Генка стоял перед портретом Алексея Толстого.
– Хорошо, правда? – сказал Антон. – Сразу виден характер сидящего за столом. Ты чего надулся, как мышь на крупу?
– Да не в характере тут дело. Ты глянь, что на столе.
Весь передний план картины занимал гастрономический натюрморт: огромный окорок, румяная курица с торчащими вверх лоснящимися от жира ногами, огурчики, водка в старинном штофе, серебро, хрусталь.
– По-моему, тоже очень недурно. Особенно хорош окорок: так и сочится. Я такого и не видал никогда.
– Вот именно! – обрадовался Генка. – Ты не видал. Даже сейчас! Через десять лет после войны! А ты обратил внимание на дату? То-то и оно-то! Сорок четвёртый! ещё только-только снята блокада Ленинграда. Страна в руинах. У нас под Белгородом ели картофельную шелуху – я сам ел. А тут: женщина в чёрном, портрет сына с семьёй – видел натюрморт? девочка трогает бараний бок, рядом рыбы в рост этой девочки, опять ветчина, фрукты, кругом ковры, красное дерево, трубки, сигары… Засекай даты: 43-й, 44-й, 47-й год!

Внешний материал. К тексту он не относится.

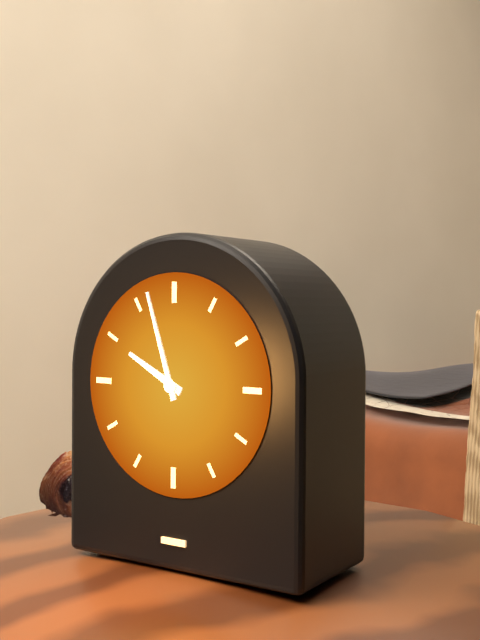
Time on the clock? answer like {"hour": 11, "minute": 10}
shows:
{"hour": 9, "minute": 57}
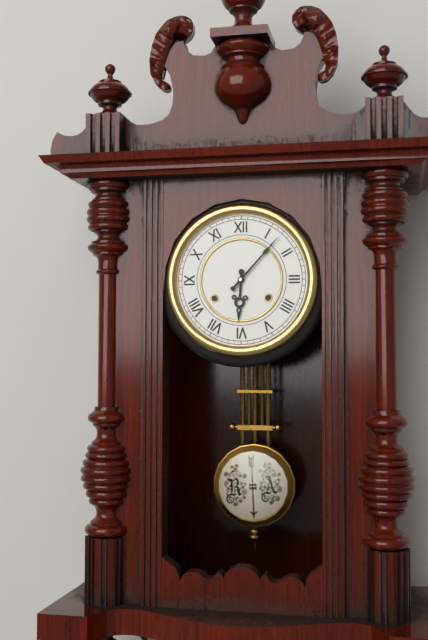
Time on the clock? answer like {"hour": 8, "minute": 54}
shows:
{"hour": 6, "minute": 7}
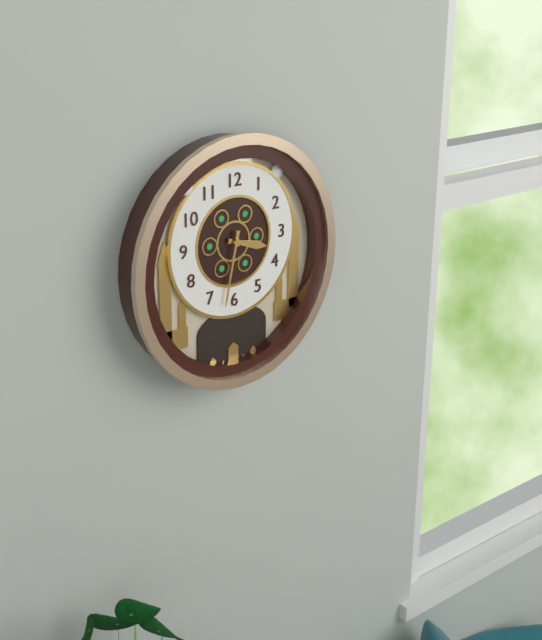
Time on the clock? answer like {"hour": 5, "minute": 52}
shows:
{"hour": 3, "minute": 32}
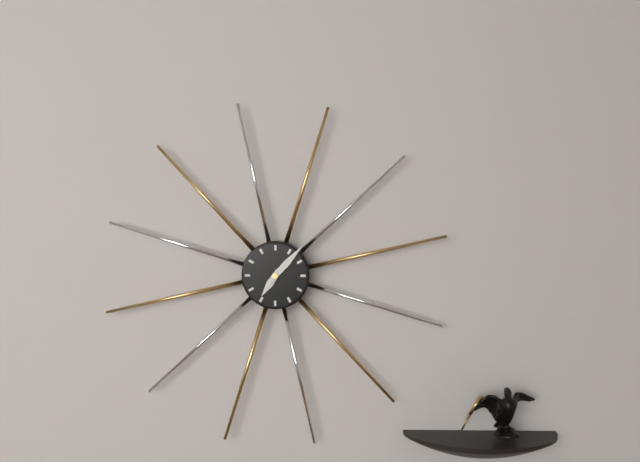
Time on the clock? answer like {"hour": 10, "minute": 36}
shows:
{"hour": 7, "minute": 7}
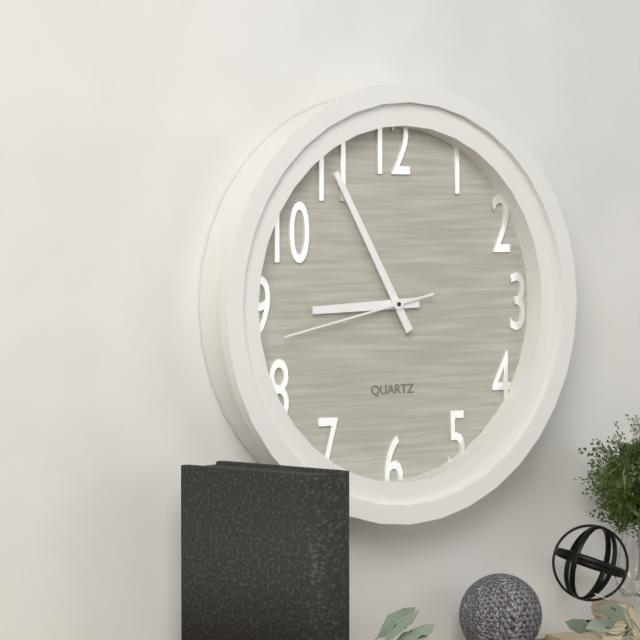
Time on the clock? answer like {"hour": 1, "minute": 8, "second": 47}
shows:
{"hour": 8, "minute": 55, "second": 43}
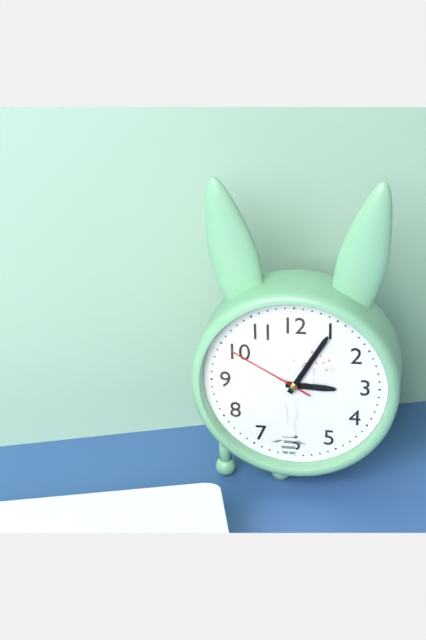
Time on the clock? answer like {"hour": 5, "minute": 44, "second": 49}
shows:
{"hour": 3, "minute": 5, "second": 50}
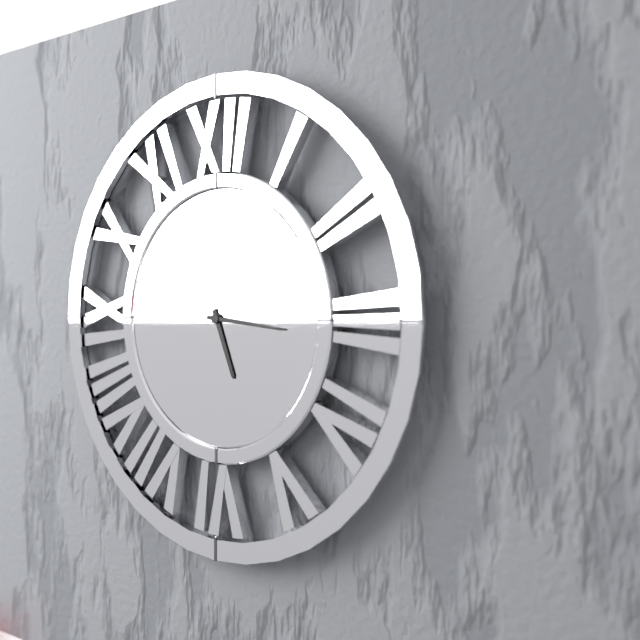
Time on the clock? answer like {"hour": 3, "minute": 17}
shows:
{"hour": 5, "minute": 16}
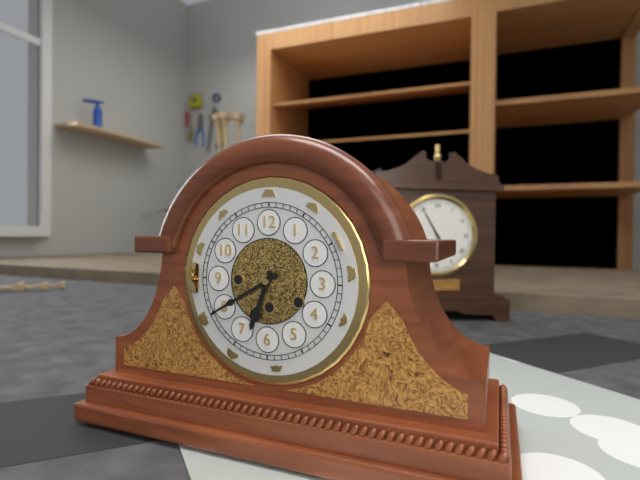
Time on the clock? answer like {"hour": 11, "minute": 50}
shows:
{"hour": 6, "minute": 40}
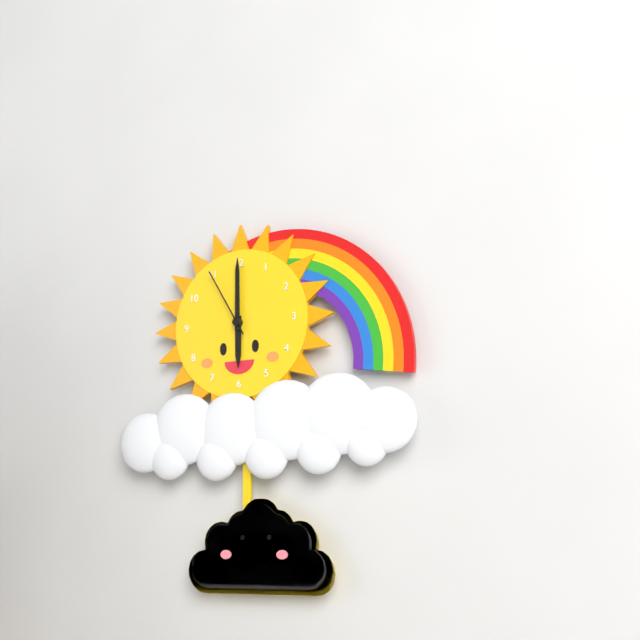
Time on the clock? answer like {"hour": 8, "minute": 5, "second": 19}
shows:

– А вон совсем наоборот: полотёр, рабочий класс. 46-й год.
– А у кого этот рабочий класс натирает пол? – вскинулся Генка. – У них же.

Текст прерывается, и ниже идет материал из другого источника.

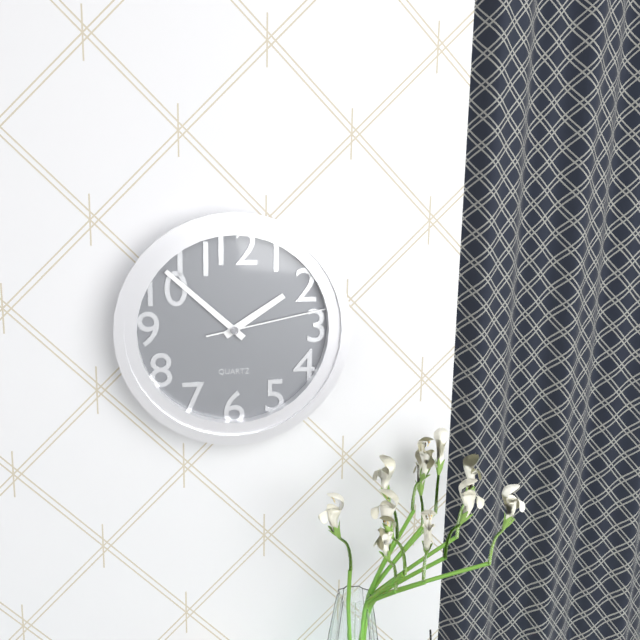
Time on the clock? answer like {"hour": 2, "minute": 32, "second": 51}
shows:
{"hour": 1, "minute": 52, "second": 13}
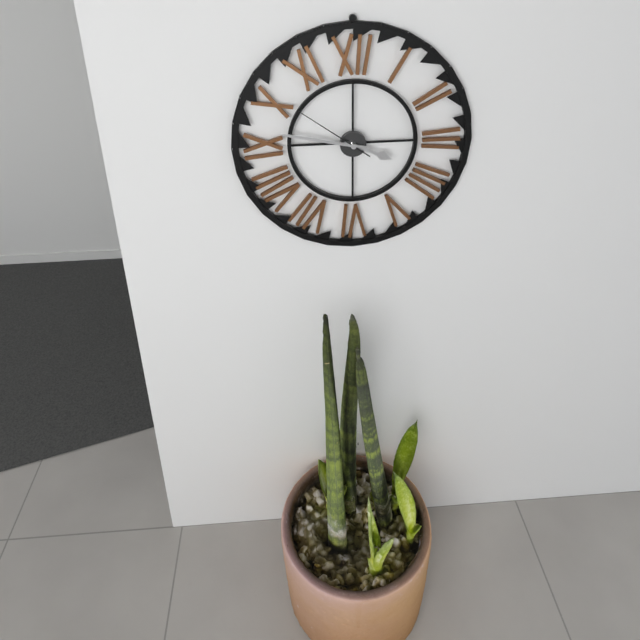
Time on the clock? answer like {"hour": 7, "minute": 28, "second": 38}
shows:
{"hour": 3, "minute": 47, "second": 51}
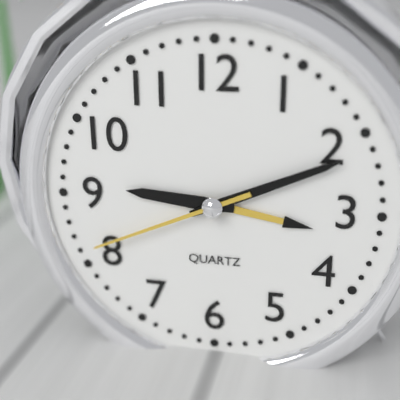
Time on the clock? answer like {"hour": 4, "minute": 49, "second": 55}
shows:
{"hour": 9, "minute": 11, "second": 41}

– «Нехлюдов оделся в вычищенное и приготовленное на стуле платье и вышел в длинную, с натёртым вчера тремя мужиками паркетом столовую…»
– В какую столовую?
– Это я так. Но, Геныч, – миролюбиво сказал Антон, – это же знаменитый художник, а на портрете ещё более знаменитый писатель. Они что, должны пить из горла и закусывать селёдкой на мятой газете?

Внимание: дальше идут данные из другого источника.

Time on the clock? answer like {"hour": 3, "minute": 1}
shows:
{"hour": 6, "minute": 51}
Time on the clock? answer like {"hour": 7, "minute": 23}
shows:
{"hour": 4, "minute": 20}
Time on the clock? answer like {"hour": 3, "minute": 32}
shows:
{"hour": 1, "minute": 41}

– Не должны. Но всё лишнее должны были отдать! В фонд обороны. Как Ферапонт Головатый. Даже твой любимец Вольф Мессинг и то перечислил туда на самолёт.
– На два.
– Тем более. А не хошь на оборону – голодным сиротам. В детдома! Небось не почесались!
Голос Генки дрожал от ненависти, на них стали оглядываться.
– Старик, мне пора, – сказал Антон.
Через много лет судьба опять столкнула его с Генкой – снова в том же зале на Кузнецком, на выставке только что умершего скульптора Мишуты. Антон познакомился с ним на единственной его прижизненной выставке. Рисуясь перед будущей женой (был разгар романа), Антон говорил что-то об Адольфе Гильдебранде; скульптор сказал, что впервые встречает среди неспециалистов человека, знающего это имя. Антона же Мишута поразил тем, что сказал: опекушинский памятник Пушкину с профессиональной точки зрения слаб. Антон был тогда ещё влияем, но что-то в нём сопротивлялось, и позже он всё собирался сказать Мишуте (так и не успел), что в каждой культуре есть явления, которые и не выше и не ниже какого-то уровня, потому что они – вне уровней, в другой плоскости, они – культурная кровь народа. В дом Мишуты Антон привёл как-то и Генку – от него трудно было отвязаться.
Генка теперь был толст и лыс, но заговорил, как будто они расстались на этом месте не двадцать лет назад, а позавчера:
– Ты обратил внимание, сколько Мишута сделал надгробий? И кому?
– По-моему, достойные люди. Учёные, полководцы…
– А ты знаешь, сколько скульптору платят за надгробие? Не знаешь? Будь спок. Ты – за жизнь не заработаешь.
– Но я не скульптор, не народный художник РСФСР. Кстати, у него при жизни была только одна выставка – после присвоения звания. Я смотрю, твои уравнительно-пролетарские замашки не исчезли.
– А потому что – ненавижу! Его семья, видите ли, диссидентствует, не любит советскую власть. А живут в центре, в огромной квартире, предоставленной этой властью, и квартира эта ломится от заграничных вещей, которые папа-мидовец понавёз из Европ!
– Они сейчас этим и живут: хрустальную люстру, которую ты тогда трогал, продали.
– И, небось, живут безбедно всей семьёй на эти деньги полгода! И я бы продал, да у меня нету. И у тебя нету. А у них – есть! – в голосе Геныча появились знакомые интонации.
Антон, как тогда, хотел улизнуть, но бывший секретарь бюро по-комсомольски приобнял его и тоже пошёл в гардероб.
– А твой профессор Барабанов? Ты читал его интервью в «Неделе»? То-то и оно-то!